Vice President Joe Biden and House Speaker Paul Ryan laugh as Indian Prime Minister Narendra Modi addresses a joint meeting of Congress on Capitol Hill in Washington, June 8, 2016.

Vice President Joe Biden and House Speaker Paul Ryan laugh as Indian Prime Minister Narendra Modi addresses a joint meeting of Congress on Capitol Hill in Washington, June 8, 2016.

As leader of a nation beset with sectarian, religious and ethnic divisions, Indian Prime Minister Narendra Modi sought common understanding with U.S. lawmakers through humor.

“I’m informed that the working of the U.S. Congress is harmonious. I am also told that you are well-known for your bipartisanship,” Modi said to hearty laughter followed by applause, addressing a joint meeting of Congress Wednesday.

“Well, you are not alone. Time and again, I also witness a similar spirit in the Indian Parliament,” he added with playful sarcasm. “As you can see, we have many shared practices.”

Modi returned to humor again and again, noting that more Americans “bend to yoga than throw a curveball,” as the prime minister hailed a deepening relationship between Washington and New Dehli.

From blossoming trade to energy cooperation to shared strategic interests, Modi said the distance and mistrust that once marked U.S.-India ties are a thing of the past.

“Our relationship has overcome the hesitations of history. Candor and convergence define our conversations,” he said, and urged an even closer partnership for shared goals.

Modi’s speech was the sixth delivered by an Indian head of government to the U.S. legislature.
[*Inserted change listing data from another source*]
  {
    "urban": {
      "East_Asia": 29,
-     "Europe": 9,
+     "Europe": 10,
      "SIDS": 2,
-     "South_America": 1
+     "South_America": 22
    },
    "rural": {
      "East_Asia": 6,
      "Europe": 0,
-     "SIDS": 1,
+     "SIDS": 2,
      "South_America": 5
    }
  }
It followed Tuesday’s meeting with President Barack Obama and an announcement that India will construct six nuclear reactors to be built by U.S. companies, the result of a civilian nuclear agreement the two countries reached in 2008.

President Barack Obama and Prime Minister Narendra Modi of India talk after a working lunch in the Cabinet Room of the White House, June 7, 2016.
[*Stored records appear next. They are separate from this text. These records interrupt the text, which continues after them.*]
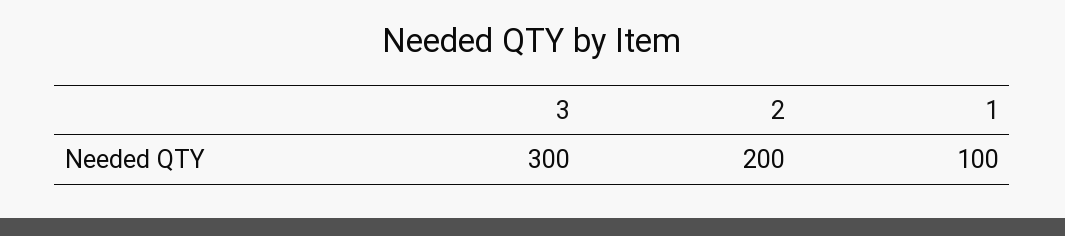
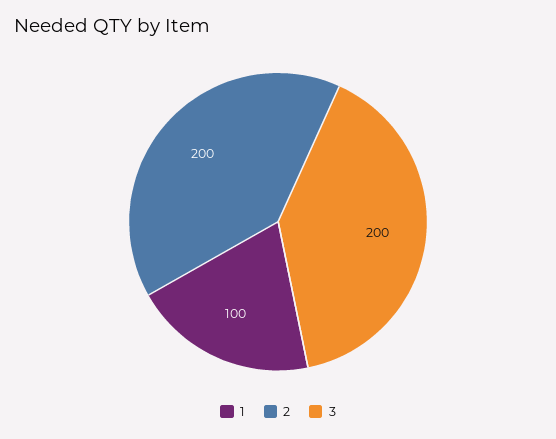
  {
-   "3": 300,
+   "3": 200,
    "2": 200,
    "1": 100
  }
President Barack Obama and Prime Minister Narendra Modi of India talk after a working lunch in the Cabinet Room of the White House, June 7, 2016.

India also aims to approve the Paris climate accord by year’s end.

Senate Majority Leader Mitch McConnell said Modi’s address “shows how far our relationship has come in recent decades. Mutual misgivings have given way to mutual benefits in both the economic and security spheres. We are now key trading partners. We’re the two largest democracies in the world.”

“The growing relationship between us and India, I think, will be a good check and balance to China,” said Republican Senator Lindsey Graham of South Carolina. “They’ve become a regional superpower, and they can help us in Afghanistan and a lot of places.”

Graham added that closer ties with New Dehli do not mean the U.S. is downgrading Pakistan’s importance. “I don’t see it as a zero-sum game,” he said.

“I thought his [Modi’s] emphasis on renewable energy was important,” said Independent Senator Angus King of Maine, who caucuses with Democrats. “The temptation is to build the easiest, cheapest energy generation, and that would be unfortunate.

“I was in India a year and a-half ago, and it’s an incredibly dynamic society. They have great challenges and great opportunities,” King added.

Modi’s visit to Washington prompted protests by Sikhs and other minority groups.

The prime minister said India aspires to heal divisions.

“India kneels as one. India grows as one. India celebrates as one,” he said.

“He [Modi] has a difficult country to run with all kinds of difficult problems,” said Republican Senator Orrin Hatch of Utah. “It’s a large country with a large population, with untold resources and very brilliant people.”

Modi noted that many of India’s best and brightest are flourishing in the United States.

“They are among your best CEOs, academics, astronauts, scientists, economists, doctors – even spelling bee champions,” he said.